SciTech

Course combines business, software

Following their success last year, Director of Software Engineering Todd Sedano and Venture Capitalist Scott Russell (SCS 1982) at Carnegie Mellon's Silicon Valley campus are again offering 96-800, Real World Software Engineering for Entrepreneurs, this summer.

“The feedback from the students was that they loved it,” Sedano said. “Several of the teams are still working on their projects and are planning to start businesses when they graduate.”

The course 96-800 is unique because it is the only course where students are required to launch a software company and are graded based on that company’s success. “Last year, 22 people divided into seven teams took the class Real World Software Engineering for Entrepreneurs. Over the summer, all of the teams successfully developed and launched a mobile application, learned how to market their product to real customers and how to pitch their start up to venture capitalists,” said Russell, who is a venture capitalist himself.

While the experience is marked with many obstacles and sometimes failures, course alumni describe it as one of their most valuable learning experiences. “Prior to taking it [96-800], I had no idea of what kind of stuff you have to consider in making an app that you hope to profit from,” senior computer science and mathematical sciences double major Dustin Haffner said. “The instructors ... are both quite knowledgeable about the software industry. So, too, were the other students in the class. Much of the lessons I learned came from Scott sharing his experience as a venture capitalist.”

“[96-800] was like boot-strapping a start-up within a semester,” remarked master’s student Swamy Srikantappa, who has also taken the course. “It gave us a taste of the start-up culture in Silicon Valley.” Srikantappa and her team developed “AlertHey,” an application that helps caregivers, medical professionals, and other users monitor vital signs from Bluetooth sensors.

“We built cloud components to archive, interface with health vaults, and generate alerts when patient vital signs crossed preset thresholds,” Srikantappa said.

A critical aspect of the course is the mentoring program. “In Silicon Valley there are a lot of successful alumni. From the start, we paired each team with an alumni entrepreneur who gave the individual coaching on the challenges of starting a software business,” Russel commented. “This type of mentoring from experienced, successful alumni is priceless.”

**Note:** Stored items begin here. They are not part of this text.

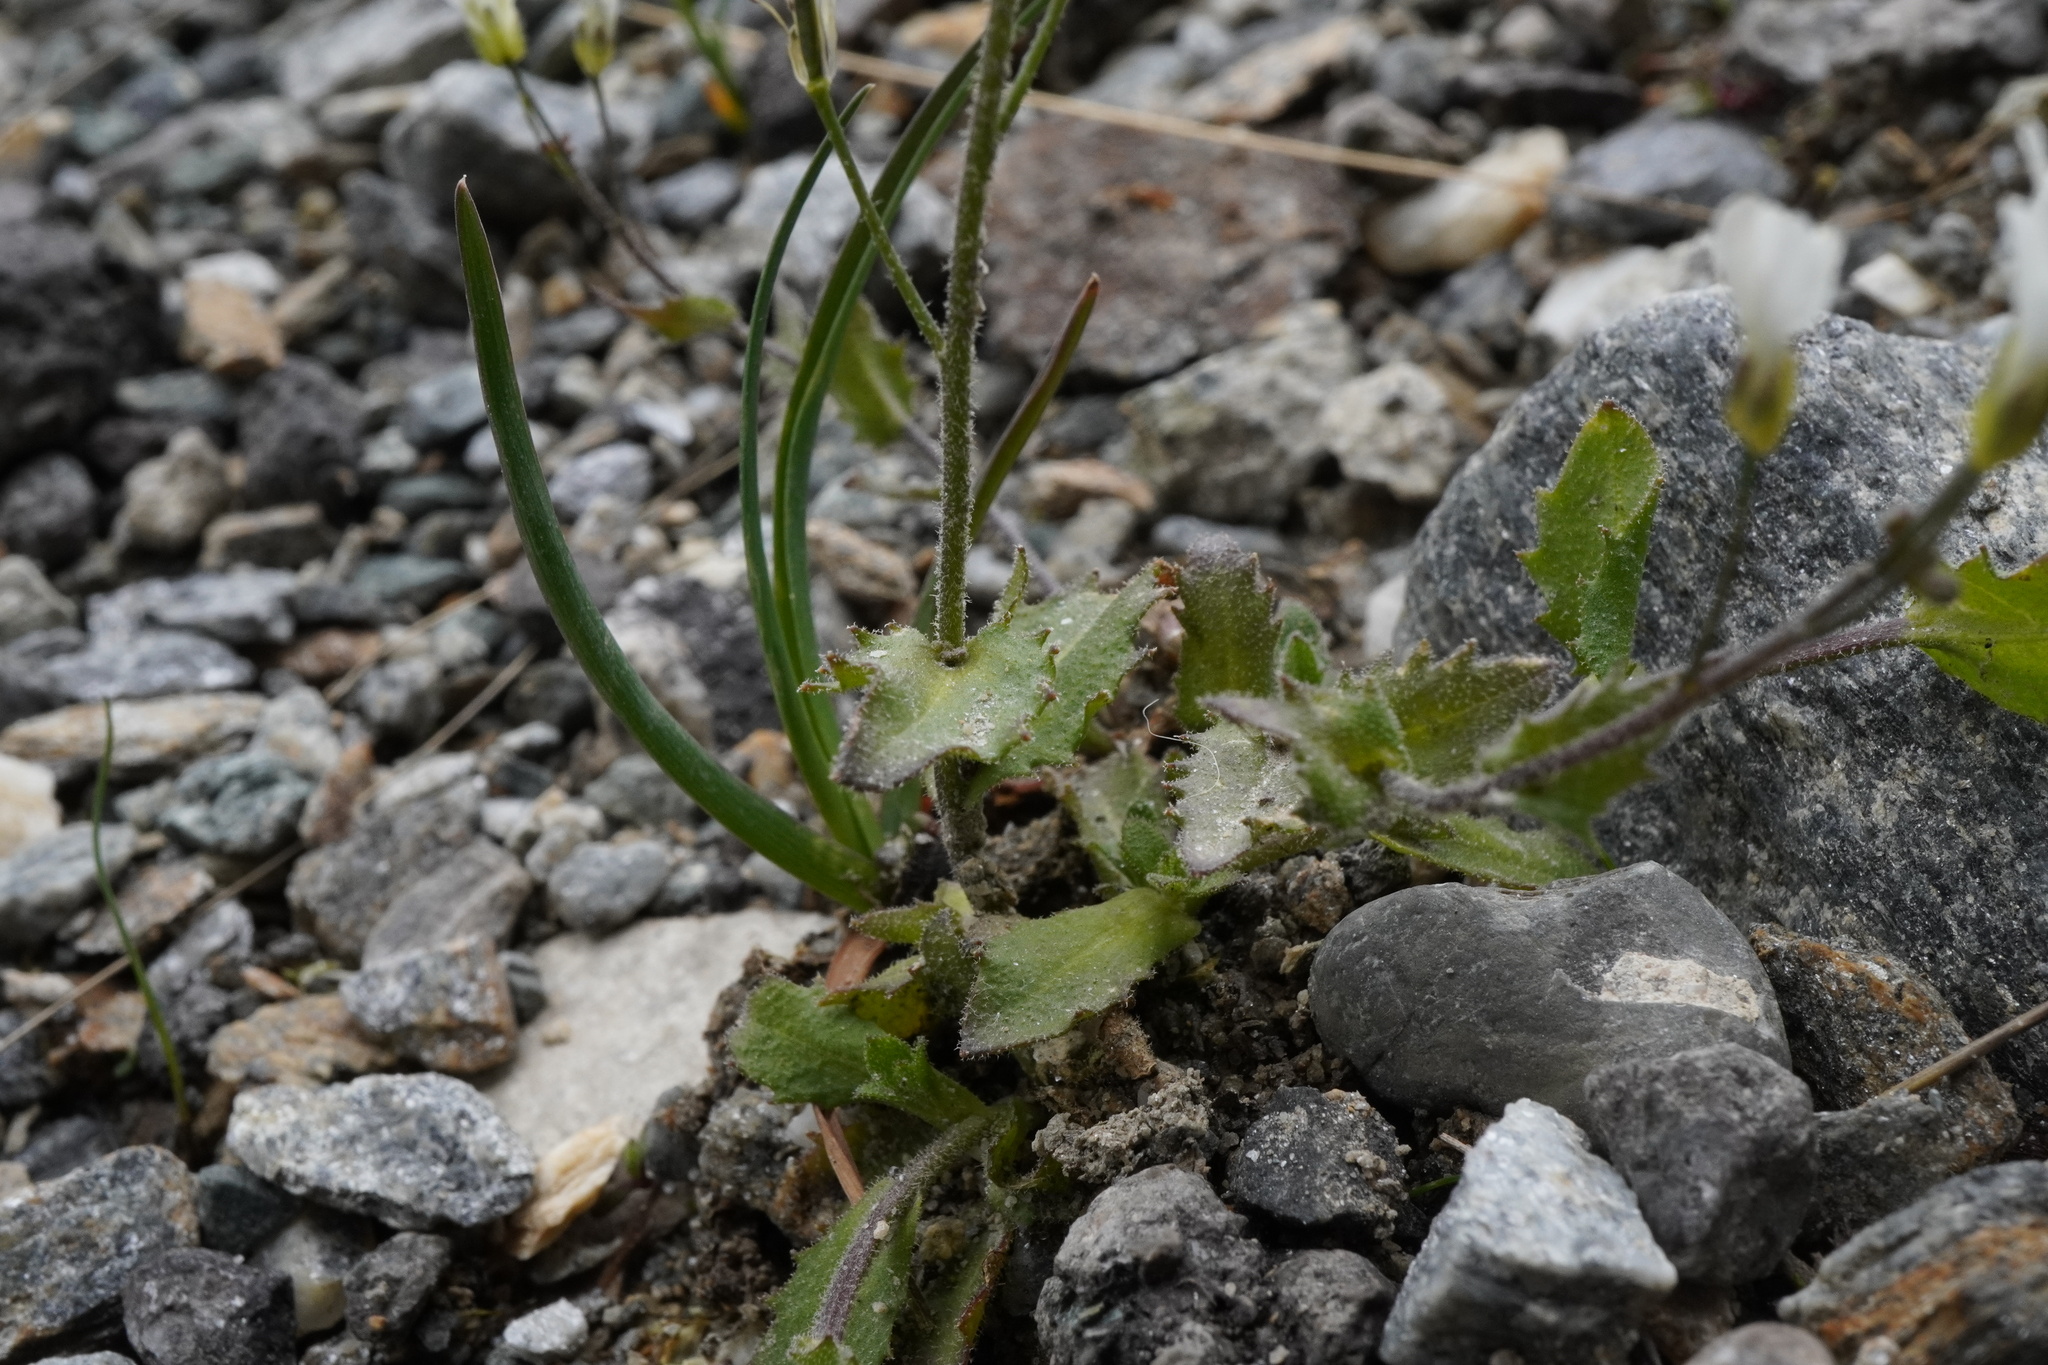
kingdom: Plantae
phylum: Tracheophyta
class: Magnoliopsida
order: Brassicales
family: Brassicaceae
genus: Arabis
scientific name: Arabis alpina
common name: Alpine rock-cress
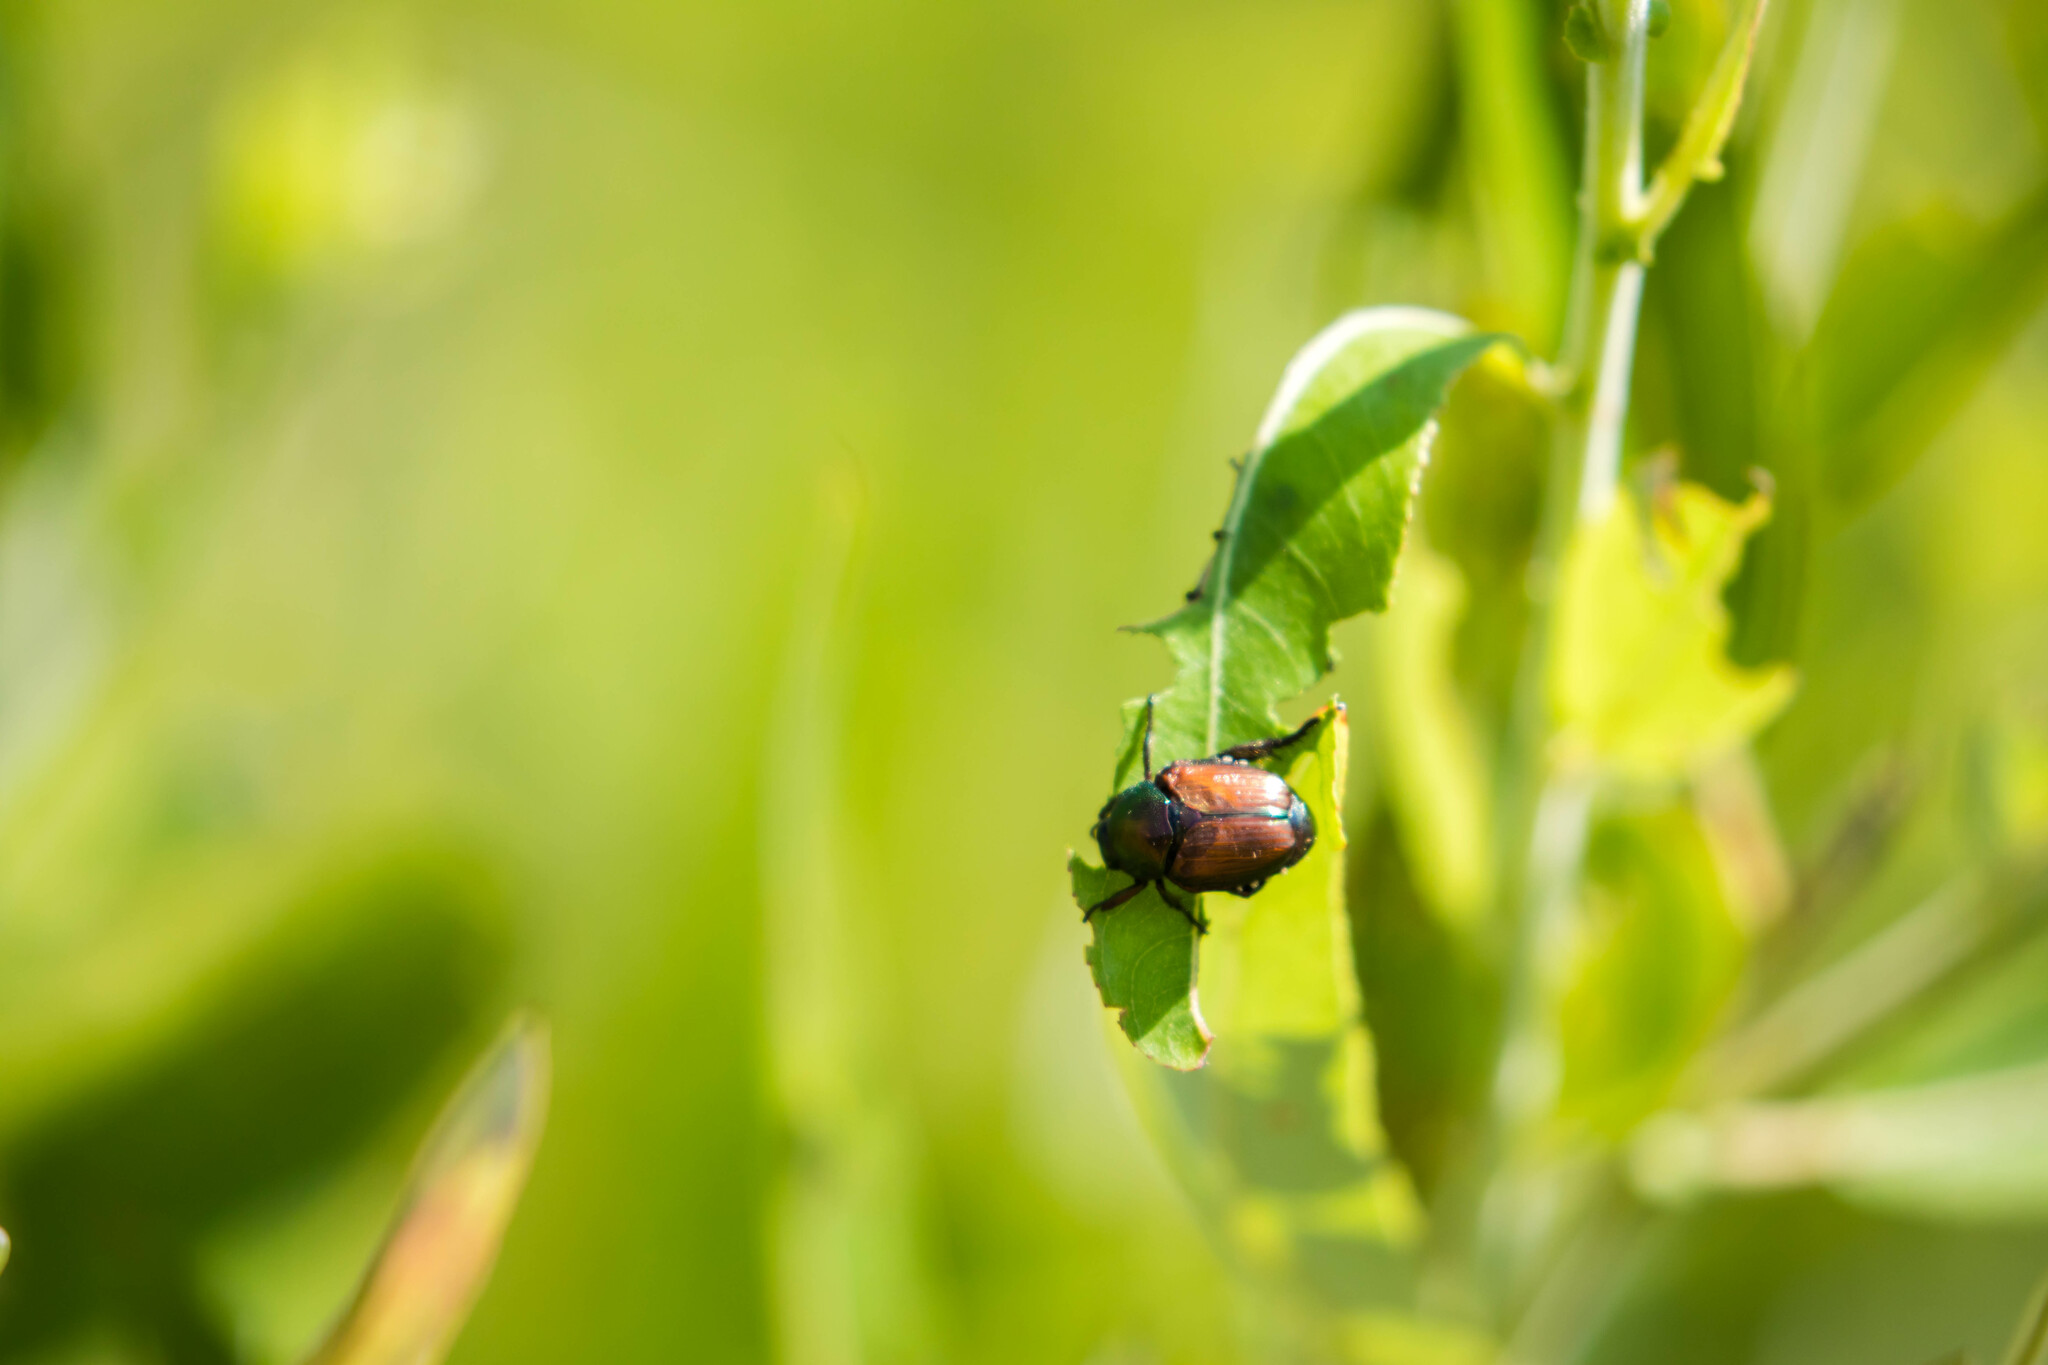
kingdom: Animalia
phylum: Arthropoda
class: Insecta
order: Coleoptera
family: Scarabaeidae
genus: Popillia
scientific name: Popillia japonica
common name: Japanese beetle
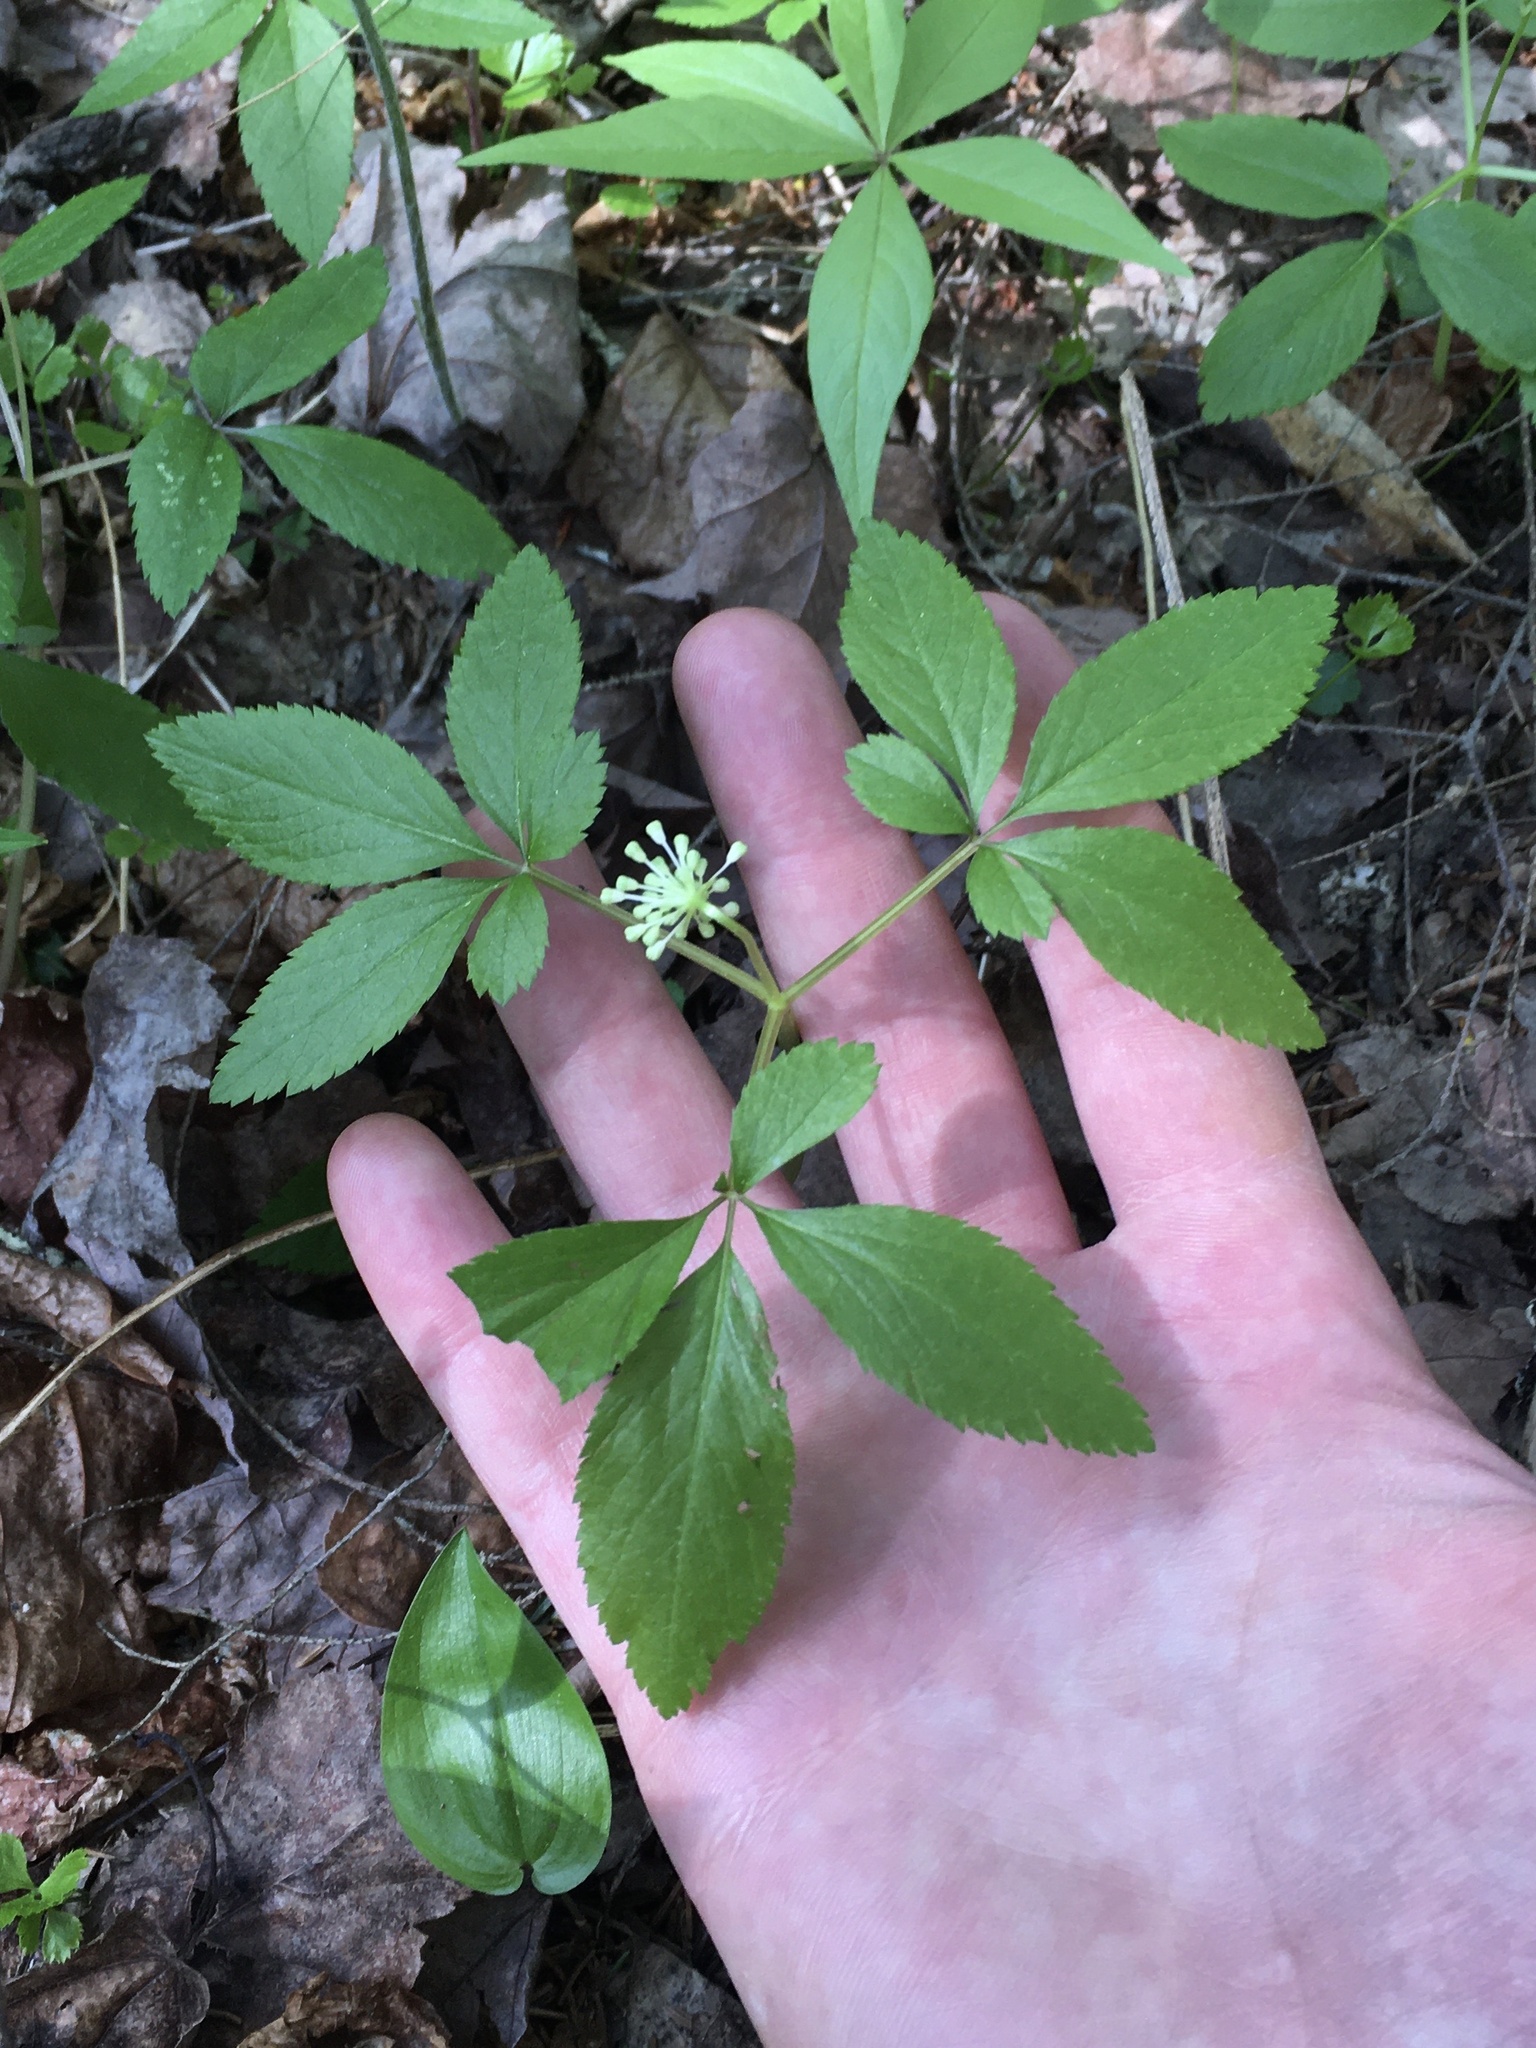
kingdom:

The main challenge students run into during the course seems to be selling the product. “Being able to program an app isn’t enough,” Haffner noted. “Selling is quite a useful skill.”

The course description also reads, “For most of our talented engineering teams this was the FIRST TIME they had ever tried to ‘sell’ a real piece of software. This is the first time they had ‘cold called’ a stranger. Every team learned how hard it is to sell their applications. Most didn’t like selling. They preferred to develop! We’re here to help you with this hard transition in become more entrepreneurial.”

Because of the success the pair had with their course, they decided to offer 96-800 again this summer. “We decided to offer the course again this summer because feedback from the first class was positive and demand from students who want to learn more about how to start a business is high.” Sedano added, “We enjoyed the projects that the students did last year, and we can’t wait to see what people are thinking about for this year.”

This year, Sedano and Russell are also open to software and Web projects. “Last summer every team developed a mobile application. This summer we hope to have more variety. We encourage teams to pursue their own ideas, but in addition to mobile applications, we’d also like to see team develop applications for the Web,” Russell said.

Sedano and Russell stress that the course is open to all interested students, both undergraduate and graduate. “If you think you want to be an entrepreneur, then this course will give you an incredible experience to see what it is really like. It’s rewarding and fun work because it is challenging. If you have a software business idea and you have free time this summer, then get some friends together, find your way to Silicon Valley, and apply for the course,” Sedano added.